— Task —
Answer these questions using the text below on Pete and Ashlee's romance:
1. At what event did their romance begin?
2. What did Ashlee give Pete for his birthday?
3. What did Ashlee wear to her 23rd birthday party?

— Extracted text —
★ ★ ★ ★

Tabloid coverage about the guys and dolls of Young Hollywood could get sexist and nasty, but the early days of Pete and Ashlee’s love story were innocent and somber, the calm before Lindsay Lohan’s career and the global economy simultaneously blew up.
Read more: How 2007 Became a Meme
Their romance began, like many events in the cultural memory of 2007, in 2006 at the MTV Video Music Awards, where journalists captured them leaving together. A few months later, they entered a Grammys party arm-in-arm, and vacationed in March in Cabo San Lucas, where Ashlee donned Pete’s trademark fedora.
I’m attracted to creative people and train wrecks, and there’s no shortage of that in Los Angeles.
He told Rolling Stone of Ashlee that same month, “Maybe in a different universe, we’d be some hot couple, but not in this one.” Pete clarified, “I’m attracted to creative people and train wrecks, and there’s no shortage of that in Los Angeles.”
The next month, Ashlee attended the opening of Angels and Kings. Bright Lights, Big City author Jay McInerney said, “Ashley [sic] Simpson was pouting in a corner” in House & Garden magazine. (Culture was so low in the mid-2000s even Jay covered emo love affairs!)
Rumors grew, and by June 2007, they had stopped denying their relationship. Confirmation stirred sexist rumors that Pete penned songs for Ashlee after she told Cosmopolitan about her new Tori Amos-inspired direction. “I love Warhol, of course,” Ashlee explained to MTV News. “Pop Art is always a good thing.” Pete defended his damsel to the cable TV channel on June 5 2007: “That’s pretty much the silliest rumor I’ve ever heard.” It was a gross, misogynistic tabloid tale, but a Disney movie compared to gossip mill stories about actual Disney star Lindsay Lohan.
Pete and Ashley danced it off, partying in the red rooms at Angels and Kings, the Max’s Kansas City of mid-2000s emo, for Pete’s birthday. Ashlee gifted him a Revenge of the Jedi poster (the original title for Episode VI) and a man bag. “I’m just her purse,” Pete told New York. “Look, I have her credit card!”
A few months later, they threw a 1980s prom-themed rager for Ashlee’s 23rd, where she wore a pink dress and crown and he slicked his emo bangs back and rocked a white suit. They posed for high school yearbook pictures and kissed for photos that will live on as Getty Images till the end of time.

★ ★ ★ ★

(Dataset items)
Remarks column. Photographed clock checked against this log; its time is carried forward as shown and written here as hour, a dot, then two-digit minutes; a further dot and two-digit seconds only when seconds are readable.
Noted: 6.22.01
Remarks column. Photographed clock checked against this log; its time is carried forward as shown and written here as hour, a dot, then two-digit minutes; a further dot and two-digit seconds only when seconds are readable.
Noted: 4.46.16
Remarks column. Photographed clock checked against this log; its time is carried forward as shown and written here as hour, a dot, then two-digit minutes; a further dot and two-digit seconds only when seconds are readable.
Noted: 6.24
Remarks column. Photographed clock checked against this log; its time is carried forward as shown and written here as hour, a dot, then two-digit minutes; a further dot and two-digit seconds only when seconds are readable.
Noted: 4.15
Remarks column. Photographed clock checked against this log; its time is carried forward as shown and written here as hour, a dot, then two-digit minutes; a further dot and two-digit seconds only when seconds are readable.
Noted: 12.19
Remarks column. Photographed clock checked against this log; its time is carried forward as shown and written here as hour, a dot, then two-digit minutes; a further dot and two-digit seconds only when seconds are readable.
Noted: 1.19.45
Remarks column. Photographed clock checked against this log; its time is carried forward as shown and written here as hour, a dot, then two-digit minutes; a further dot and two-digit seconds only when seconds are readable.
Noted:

★ ★ ★ ★

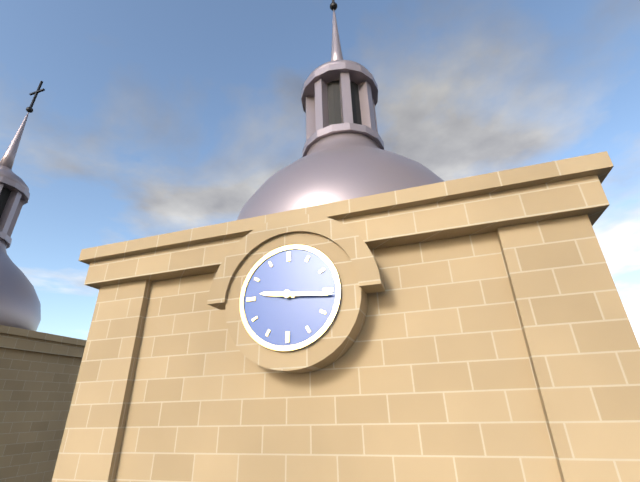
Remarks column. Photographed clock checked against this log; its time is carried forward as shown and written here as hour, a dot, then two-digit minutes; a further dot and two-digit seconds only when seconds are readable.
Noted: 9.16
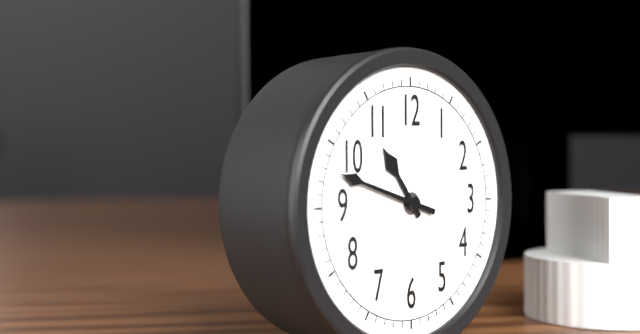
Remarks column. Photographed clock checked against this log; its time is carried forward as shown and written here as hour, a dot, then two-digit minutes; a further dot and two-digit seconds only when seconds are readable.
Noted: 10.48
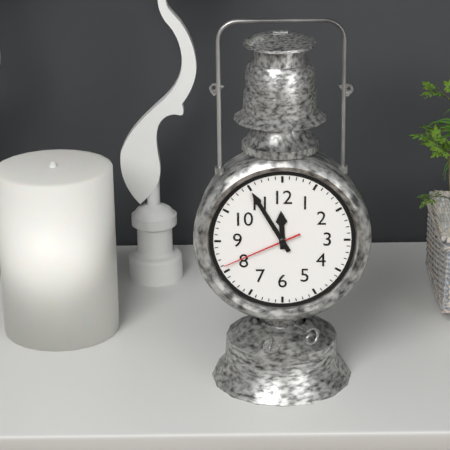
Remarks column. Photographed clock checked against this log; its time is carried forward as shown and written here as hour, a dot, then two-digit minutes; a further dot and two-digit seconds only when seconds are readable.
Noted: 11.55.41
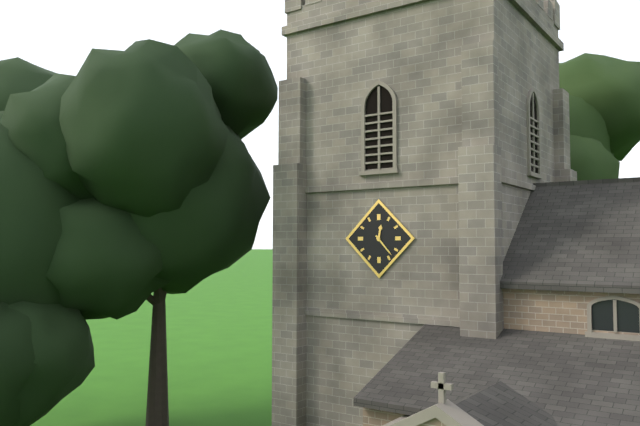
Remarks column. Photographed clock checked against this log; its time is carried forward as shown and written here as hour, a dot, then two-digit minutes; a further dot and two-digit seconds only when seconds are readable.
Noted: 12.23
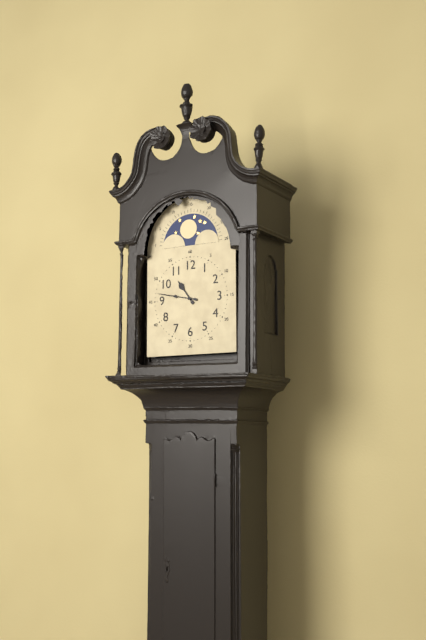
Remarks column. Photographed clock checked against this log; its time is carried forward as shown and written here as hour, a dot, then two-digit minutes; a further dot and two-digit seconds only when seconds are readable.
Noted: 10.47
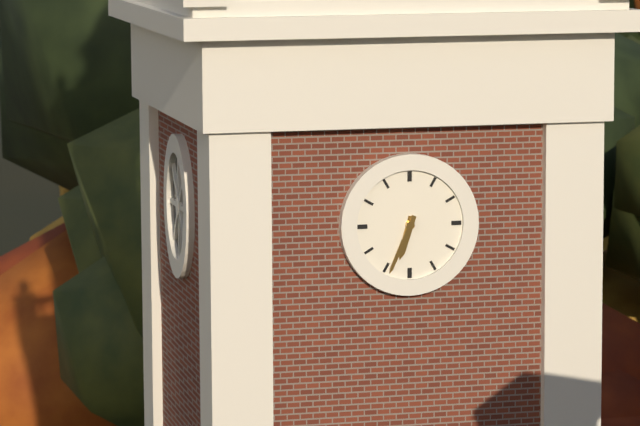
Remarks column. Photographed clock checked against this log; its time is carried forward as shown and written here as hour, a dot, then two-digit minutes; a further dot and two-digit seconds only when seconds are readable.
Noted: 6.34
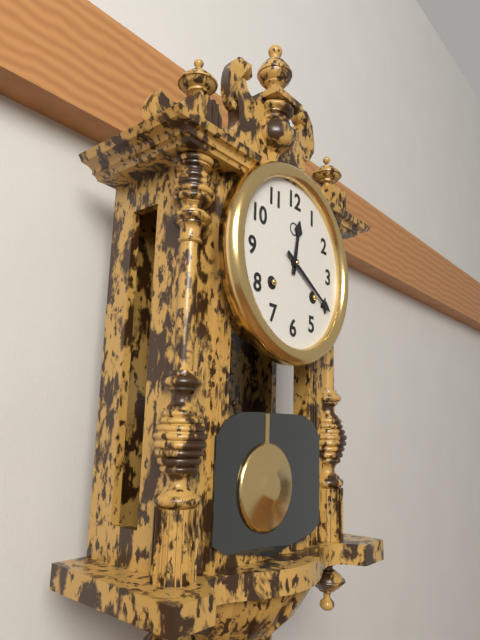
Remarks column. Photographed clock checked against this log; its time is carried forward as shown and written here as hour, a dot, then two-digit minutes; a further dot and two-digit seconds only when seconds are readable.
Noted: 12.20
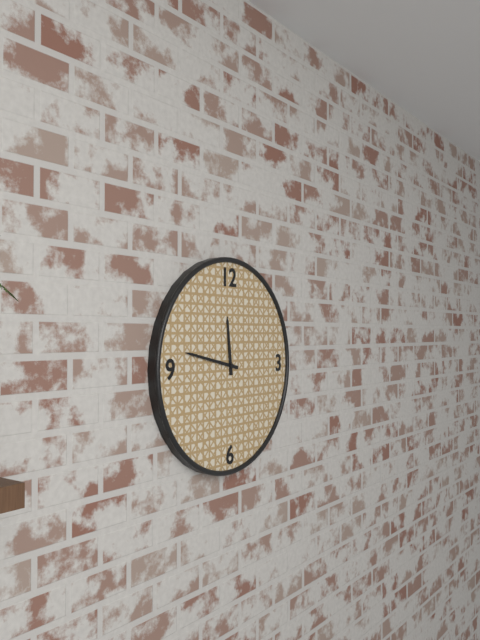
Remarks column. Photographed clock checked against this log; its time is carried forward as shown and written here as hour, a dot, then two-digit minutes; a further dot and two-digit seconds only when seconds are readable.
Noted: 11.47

★ ★ ★ ★

— The completed task —
1. The 2006 MTV Video Music Awards.
2. A Revenge of the Jedi poster and a man bag.
3. A pink dress and a crown.